*What you are asked to do*
Copy every one of the following rows word for word, changing nothing.

*Material for this task*
===============
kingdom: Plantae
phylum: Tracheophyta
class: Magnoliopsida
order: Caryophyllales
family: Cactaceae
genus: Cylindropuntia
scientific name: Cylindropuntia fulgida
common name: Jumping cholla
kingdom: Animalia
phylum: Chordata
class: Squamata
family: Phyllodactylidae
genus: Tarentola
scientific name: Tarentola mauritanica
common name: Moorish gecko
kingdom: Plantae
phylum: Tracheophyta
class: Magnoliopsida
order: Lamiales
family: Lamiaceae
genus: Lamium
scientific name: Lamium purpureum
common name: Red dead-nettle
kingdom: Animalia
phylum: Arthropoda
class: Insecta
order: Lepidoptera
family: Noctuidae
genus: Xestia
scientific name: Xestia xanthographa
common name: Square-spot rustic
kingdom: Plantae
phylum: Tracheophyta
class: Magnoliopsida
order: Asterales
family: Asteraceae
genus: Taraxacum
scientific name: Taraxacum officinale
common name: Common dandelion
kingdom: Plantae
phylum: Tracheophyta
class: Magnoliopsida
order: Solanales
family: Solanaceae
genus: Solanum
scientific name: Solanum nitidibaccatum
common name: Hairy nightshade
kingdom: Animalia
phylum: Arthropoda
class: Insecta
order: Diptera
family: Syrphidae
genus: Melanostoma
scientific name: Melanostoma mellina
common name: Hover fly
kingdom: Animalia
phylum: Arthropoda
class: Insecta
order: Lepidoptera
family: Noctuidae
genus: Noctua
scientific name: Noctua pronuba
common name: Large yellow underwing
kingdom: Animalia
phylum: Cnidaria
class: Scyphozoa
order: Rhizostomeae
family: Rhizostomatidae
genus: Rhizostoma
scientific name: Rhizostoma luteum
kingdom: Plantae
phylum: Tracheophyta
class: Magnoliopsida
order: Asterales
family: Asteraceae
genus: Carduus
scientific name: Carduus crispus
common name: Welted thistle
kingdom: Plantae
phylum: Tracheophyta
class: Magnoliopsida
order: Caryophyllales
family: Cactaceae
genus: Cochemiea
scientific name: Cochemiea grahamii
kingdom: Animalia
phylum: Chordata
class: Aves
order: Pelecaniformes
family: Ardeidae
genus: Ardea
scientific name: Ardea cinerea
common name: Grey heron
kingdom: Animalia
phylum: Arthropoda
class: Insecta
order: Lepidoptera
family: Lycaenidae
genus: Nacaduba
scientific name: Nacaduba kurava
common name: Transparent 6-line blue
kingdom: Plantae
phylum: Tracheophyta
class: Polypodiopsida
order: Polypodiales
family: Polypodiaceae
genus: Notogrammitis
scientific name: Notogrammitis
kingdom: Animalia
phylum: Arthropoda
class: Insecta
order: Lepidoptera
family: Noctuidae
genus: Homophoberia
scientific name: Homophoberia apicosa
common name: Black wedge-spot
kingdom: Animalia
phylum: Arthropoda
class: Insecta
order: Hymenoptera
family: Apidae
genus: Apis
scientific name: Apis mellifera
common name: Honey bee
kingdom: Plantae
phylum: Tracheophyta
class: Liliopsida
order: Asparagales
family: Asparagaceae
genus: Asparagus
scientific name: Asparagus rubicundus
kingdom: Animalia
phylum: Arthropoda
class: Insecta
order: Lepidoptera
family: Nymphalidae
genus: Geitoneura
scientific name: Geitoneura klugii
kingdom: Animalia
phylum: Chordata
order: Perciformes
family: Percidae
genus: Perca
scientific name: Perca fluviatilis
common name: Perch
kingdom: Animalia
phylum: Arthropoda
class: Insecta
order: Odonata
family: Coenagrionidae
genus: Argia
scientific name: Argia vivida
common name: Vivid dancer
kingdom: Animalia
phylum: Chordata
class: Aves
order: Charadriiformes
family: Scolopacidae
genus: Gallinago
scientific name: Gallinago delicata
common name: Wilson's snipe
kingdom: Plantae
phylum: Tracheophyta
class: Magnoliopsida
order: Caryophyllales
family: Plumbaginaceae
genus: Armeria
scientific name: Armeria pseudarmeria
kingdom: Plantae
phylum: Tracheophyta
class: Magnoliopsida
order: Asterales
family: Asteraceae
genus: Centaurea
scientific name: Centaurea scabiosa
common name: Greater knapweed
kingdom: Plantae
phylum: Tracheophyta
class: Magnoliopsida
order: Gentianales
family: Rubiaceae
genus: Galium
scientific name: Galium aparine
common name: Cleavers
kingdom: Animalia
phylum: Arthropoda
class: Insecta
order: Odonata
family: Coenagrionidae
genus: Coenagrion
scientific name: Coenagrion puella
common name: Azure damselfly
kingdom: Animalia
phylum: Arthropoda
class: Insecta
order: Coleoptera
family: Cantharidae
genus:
===============
*Output below*
kingdom: Plantae
phylum: Tracheophyta
class: Magnoliopsida
order: Caryophyllales
family: Cactaceae
genus: Cylindropuntia
scientific name: Cylindropuntia fulgida
common name: Jumping cholla
kingdom: Animalia
phylum: Chordata
class: Squamata
family: Phyllodactylidae
genus: Tarentola
scientific name: Tarentola mauritanica
common name: Moorish gecko
kingdom: Plantae
phylum: Tracheophyta
class: Magnoliopsida
order: Lamiales
family: Lamiaceae
genus: Lamium
scientific name: Lamium purpureum
common name: Red dead-nettle
kingdom: Animalia
phylum: Arthropoda
class: Insecta
order: Lepidoptera
family: Noctuidae
genus: Xestia
scientific name: Xestia xanthographa
common name: Square-spot rustic
kingdom: Plantae
phylum: Tracheophyta
class: Magnoliopsida
order: Asterales
family: Asteraceae
genus: Taraxacum
scientific name: Taraxacum officinale
common name: Common dandelion
kingdom: Plantae
phylum: Tracheophyta
class: Magnoliopsida
order: Solanales
family: Solanaceae
genus: Solanum
scientific name: Solanum nitidibaccatum
common name: Hairy nightshade
kingdom: Animalia
phylum: Arthropoda
class: Insecta
order: Diptera
family: Syrphidae
genus: Melanostoma
scientific name: Melanostoma mellina
common name: Hover fly
kingdom: Animalia
phylum: Arthropoda
class: Insecta
order: Lepidoptera
family: Noctuidae
genus: Noctua
scientific name: Noctua pronuba
common name: Large yellow underwing
kingdom: Animalia
phylum: Cnidaria
class: Scyphozoa
order: Rhizostomeae
family: Rhizostomatidae
genus: Rhizostoma
scientific name: Rhizostoma luteum
kingdom: Plantae
phylum: Tracheophyta
class: Magnoliopsida
order: Asterales
family: Asteraceae
genus: Carduus
scientific name: Carduus crispus
common name: Welted thistle
kingdom: Plantae
phylum: Tracheophyta
class: Magnoliopsida
order: Caryophyllales
family: Cactaceae
genus: Cochemiea
scientific name: Cochemiea grahamii
kingdom: Animalia
phylum: Chordata
class: Aves
order: Pelecaniformes
family: Ardeidae
genus: Ardea
scientific name: Ardea cinerea
common name: Grey heron
kingdom: Animalia
phylum: Arthropoda
class: Insecta
order: Lepidoptera
family: Lycaenidae
genus: Nacaduba
scientific name: Nacaduba kurava
common name: Transparent 6-line blue
kingdom: Plantae
phylum: Tracheophyta
class: Polypodiopsida
order: Polypodiales
family: Polypodiaceae
genus: Notogrammitis
scientific name: Notogrammitis
kingdom: Animalia
phylum: Arthropoda
class: Insecta
order: Lepidoptera
family: Noctuidae
genus: Homophoberia
scientific name: Homophoberia apicosa
common name: Black wedge-spot
kingdom: Animalia
phylum: Arthropoda
class: Insecta
order: Hymenoptera
family: Apidae
genus: Apis
scientific name: Apis mellifera
common name: Honey bee
kingdom: Plantae
phylum: Tracheophyta
class: Liliopsida
order: Asparagales
family: Asparagaceae
genus: Asparagus
scientific name: Asparagus rubicundus
kingdom: Animalia
phylum: Arthropoda
class: Insecta
order: Lepidoptera
family: Nymphalidae
genus: Geitoneura
scientific name: Geitoneura klugii
kingdom: Animalia
phylum: Chordata
order: Perciformes
family: Percidae
genus: Perca
scientific name: Perca fluviatilis
common name: Perch
kingdom: Animalia
phylum: Arthropoda
class: Insecta
order: Odonata
family: Coenagrionidae
genus: Argia
scientific name: Argia vivida
common name: Vivid dancer
kingdom: Animalia
phylum: Chordata
class: Aves
order: Charadriiformes
family: Scolopacidae
genus: Gallinago
scientific name: Gallinago delicata
common name: Wilson's snipe
kingdom: Plantae
phylum: Tracheophyta
class: Magnoliopsida
order: Caryophyllales
family: Plumbaginaceae
genus: Armeria
scientific name: Armeria pseudarmeria
kingdom: Plantae
phylum: Tracheophyta
class: Magnoliopsida
order: Asterales
family: Asteraceae
genus: Centaurea
scientific name: Centaurea scabiosa
common name: Greater knapweed
kingdom: Plantae
phylum: Tracheophyta
class: Magnoliopsida
order: Gentianales
family: Rubiaceae
genus: Galium
scientific name: Galium aparine
common name: Cleavers
kingdom: Animalia
phylum: Arthropoda
class: Insecta
order: Odonata
family: Coenagrionidae
genus: Coenagrion
scientific name: Coenagrion puella
common name: Azure damselfly
kingdom: Animalia
phylum: Arthropoda
class: Insecta
order: Coleoptera
family: Cantharidae
genus:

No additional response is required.